RECORDS SHOWN:
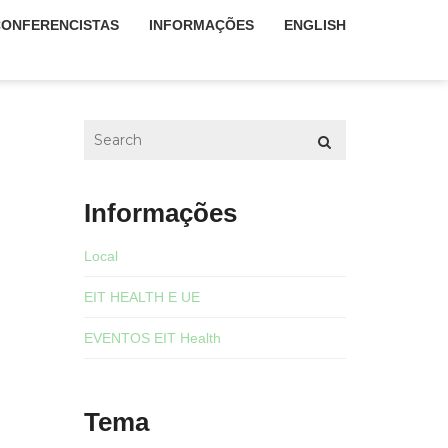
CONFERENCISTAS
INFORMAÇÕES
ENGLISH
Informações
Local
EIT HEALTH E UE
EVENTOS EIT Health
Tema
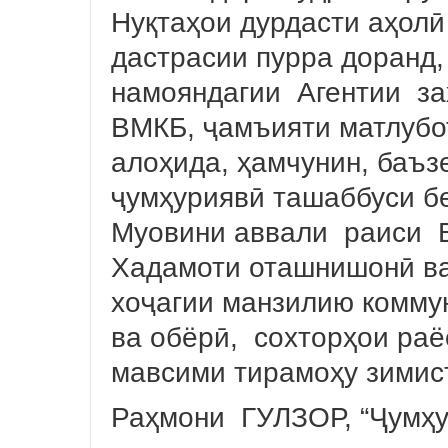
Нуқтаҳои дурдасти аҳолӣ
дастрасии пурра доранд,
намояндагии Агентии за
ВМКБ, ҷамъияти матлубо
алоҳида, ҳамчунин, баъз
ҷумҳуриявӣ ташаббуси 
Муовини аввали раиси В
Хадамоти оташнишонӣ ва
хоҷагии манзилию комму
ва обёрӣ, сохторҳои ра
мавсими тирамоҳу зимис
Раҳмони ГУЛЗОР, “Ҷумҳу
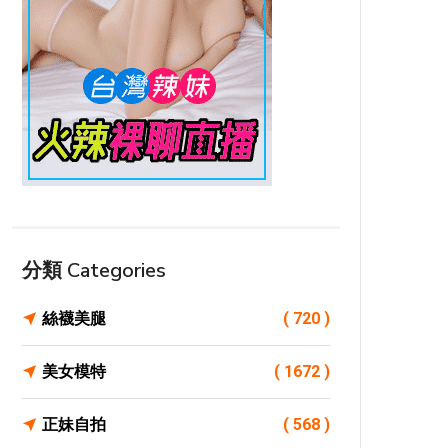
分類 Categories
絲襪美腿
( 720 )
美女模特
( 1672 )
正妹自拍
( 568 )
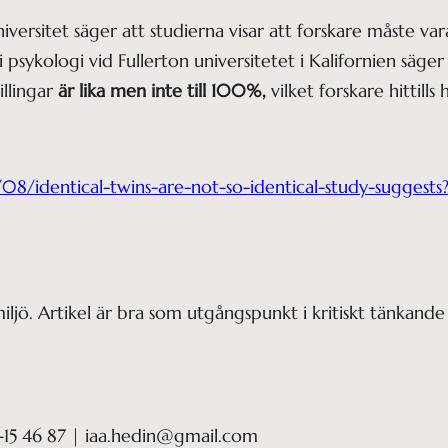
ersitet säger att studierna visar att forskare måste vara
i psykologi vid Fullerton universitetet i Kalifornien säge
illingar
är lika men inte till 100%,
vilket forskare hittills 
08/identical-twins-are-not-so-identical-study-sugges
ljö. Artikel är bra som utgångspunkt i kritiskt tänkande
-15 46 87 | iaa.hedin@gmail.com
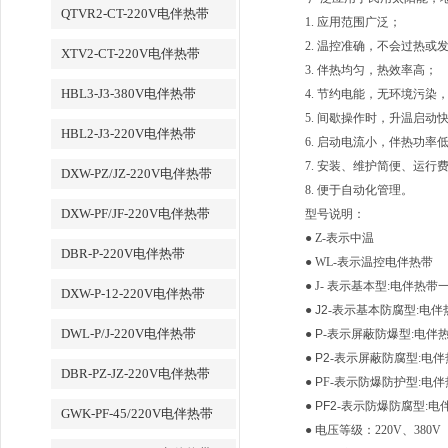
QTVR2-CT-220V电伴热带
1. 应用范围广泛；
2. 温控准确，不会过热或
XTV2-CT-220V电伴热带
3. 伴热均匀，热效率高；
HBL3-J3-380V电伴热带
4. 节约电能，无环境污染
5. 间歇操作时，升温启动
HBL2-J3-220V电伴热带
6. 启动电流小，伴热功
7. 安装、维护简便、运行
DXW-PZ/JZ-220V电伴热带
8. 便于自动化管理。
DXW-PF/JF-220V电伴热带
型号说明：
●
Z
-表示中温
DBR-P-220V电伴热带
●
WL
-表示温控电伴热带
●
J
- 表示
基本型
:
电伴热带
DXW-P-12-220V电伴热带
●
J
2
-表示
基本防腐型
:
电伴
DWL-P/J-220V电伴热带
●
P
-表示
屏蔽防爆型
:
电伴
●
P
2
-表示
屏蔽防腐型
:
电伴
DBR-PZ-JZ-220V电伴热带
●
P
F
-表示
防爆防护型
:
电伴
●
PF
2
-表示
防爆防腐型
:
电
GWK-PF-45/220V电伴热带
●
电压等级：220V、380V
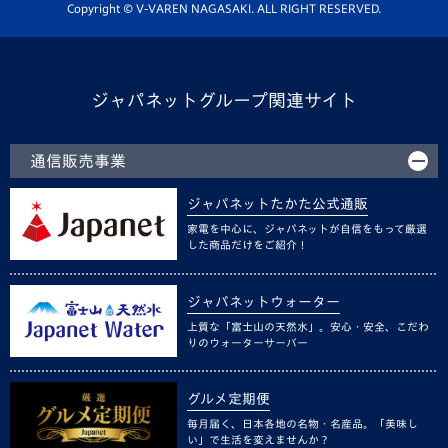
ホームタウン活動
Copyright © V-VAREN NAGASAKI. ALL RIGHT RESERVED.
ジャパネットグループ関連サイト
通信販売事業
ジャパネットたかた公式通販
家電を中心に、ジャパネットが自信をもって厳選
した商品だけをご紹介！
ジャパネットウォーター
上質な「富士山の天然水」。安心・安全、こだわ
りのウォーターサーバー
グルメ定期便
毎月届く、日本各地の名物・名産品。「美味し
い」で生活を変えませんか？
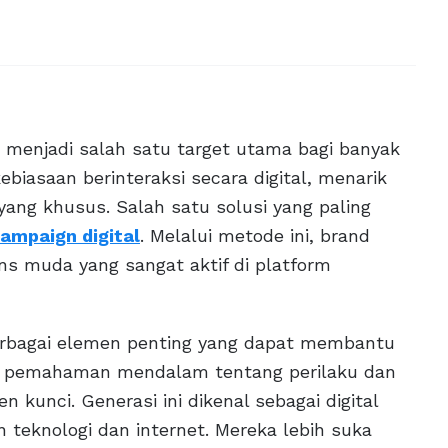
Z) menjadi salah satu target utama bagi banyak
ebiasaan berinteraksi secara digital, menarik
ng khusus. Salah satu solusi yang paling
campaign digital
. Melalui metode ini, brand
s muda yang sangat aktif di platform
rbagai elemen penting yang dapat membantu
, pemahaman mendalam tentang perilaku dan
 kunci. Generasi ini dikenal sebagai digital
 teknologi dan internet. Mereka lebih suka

PROBLEM DETAILS: Take the lines from the start of the material to the line with "tentang perilaku dan", both included, and transcribe them exactly without the pictures.

REPLY TO THE EXERCISE:
CONFERENCISTAS
INFORMAÇÕES
ENGLISH
Informações
Local
EIT HEALTH E UE
EVENTOS EIT Health
Tema
Нуқтаҳои дурдасти аҳолӣ
дастрасии пурра доранд,
намояндагии Агентии за
ВМКБ, ҷамъияти матлубо
алоҳида, ҳамчунин, баъз
ҷумҳуриявӣ ташаббуси 
Муовини аввали раиси В
Хадамоти оташнишонӣ ва
хоҷагии манзилию комму
ва обёрӣ, сохторҳои ра
мавсими тирамоҳу зимис
Раҳмони ГУЛЗОР, “Ҷумҳу
分類 Categories
絲襪美腿
( 720 )
美女模特
( 1672 )
正妹自拍
( 568 )
ersitet säger att studierna visar att forskare måste vara
i psykologi vid Fullerton universitetet i Kalifornien säge
illingar
är lika men inte till 100%,
vilket forskare hittills 
08/identical-twins-are-not-so-identical-study-sugges
ljö. Artikel är bra som utgångspunkt i kritiskt tänkande
-15 46 87 | iaa.hedin@gmail.com
QTVR2-CT-220V电伴热带
1. 应用范围广泛；
2. 温控准确，不会过热或
XTV2-CT-220V电伴热带
3. 伴热均匀，热效率高；
HBL3-J3-380V电伴热带
4. 节约电能，无环境污染
5. 间歇操作时，升温启动
HBL2-J3-220V电伴热带
6. 启动电流小，伴热功
7. 安装、维护简便、运行
DXW-PZ/JZ-220V电伴热带
8. 便于自动化管理。
DXW-PF/JF-220V电伴热带
型号说明：
●
Z
-表示中温
DBR-P-220V电伴热带
●
WL
-表示温控电伴热带
●
J
- 表示
基本型
:
电伴热带
DXW-P-12-220V电伴热带
●
J
2
-表示
基本防腐型
:
电伴
DWL-P/J-220V电伴热带
●
P
-表示
屏蔽防爆型
:
电伴
●
P
2
-表示
屏蔽防腐型
:
电伴
DBR-PZ-JZ-220V电伴热带
●
P
F
-表示
防爆防护型
:
电伴
●
PF
2
-表示
防爆防腐型
:
电
GWK-PF-45/220V电伴热带
●
电压等级：220V、380V
ホームタウン活動
Copyright © V-VAREN NAGASAKI. ALL RIGHT RESERVED.
ジャパネットグループ関連サイト
通信販売事業
ジャパネットたかた公式通販
家電を中心に、ジャパネットが自信をもって厳選
した商品だけをご紹介！
ジャパネットウォーター
上質な「富士山の天然水」。安心・安全、こだわ
りのウォーターサーバー
グルメ定期便
毎月届く、日本各地の名物・名産品。「美味し
い」で生活を変えませんか？
Z) menjadi salah satu target utama bagi banyak
ebiasaan berinteraksi secara digital, menarik
ng khusus. Salah satu solusi yang paling
campaign digital
. Melalui metode ini, brand
s muda yang sangat aktif di platform
rbagai elemen penting yang dapat membantu
, pemahaman mendalam tentang perilaku dan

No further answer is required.